Stored dataset items
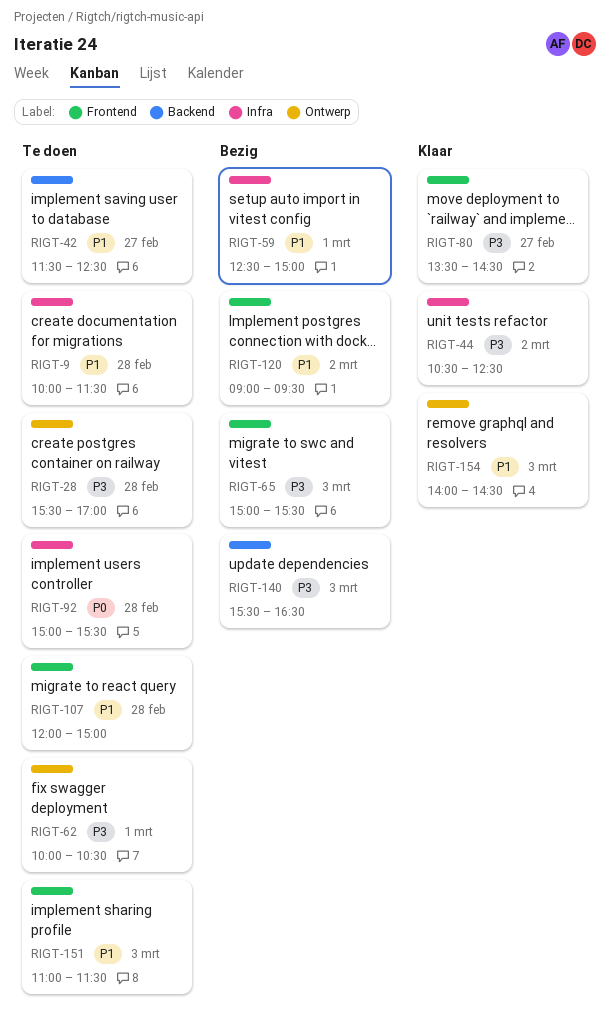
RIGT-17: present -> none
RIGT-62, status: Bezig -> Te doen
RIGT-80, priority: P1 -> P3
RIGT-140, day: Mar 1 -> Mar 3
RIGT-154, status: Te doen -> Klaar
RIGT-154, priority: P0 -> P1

- [JOB ITEM]:
Without changing a word, retype every entry above, but drop its pictures.

- [WRITTEN SOLUTION]:
RIGT-17: present -> none
RIGT-62, status: Bezig -> Te doen
RIGT-80, priority: P1 -> P3
RIGT-140, day: Mar 1 -> Mar 3
RIGT-154, status: Te doen -> Klaar
RIGT-154, priority: P0 -> P1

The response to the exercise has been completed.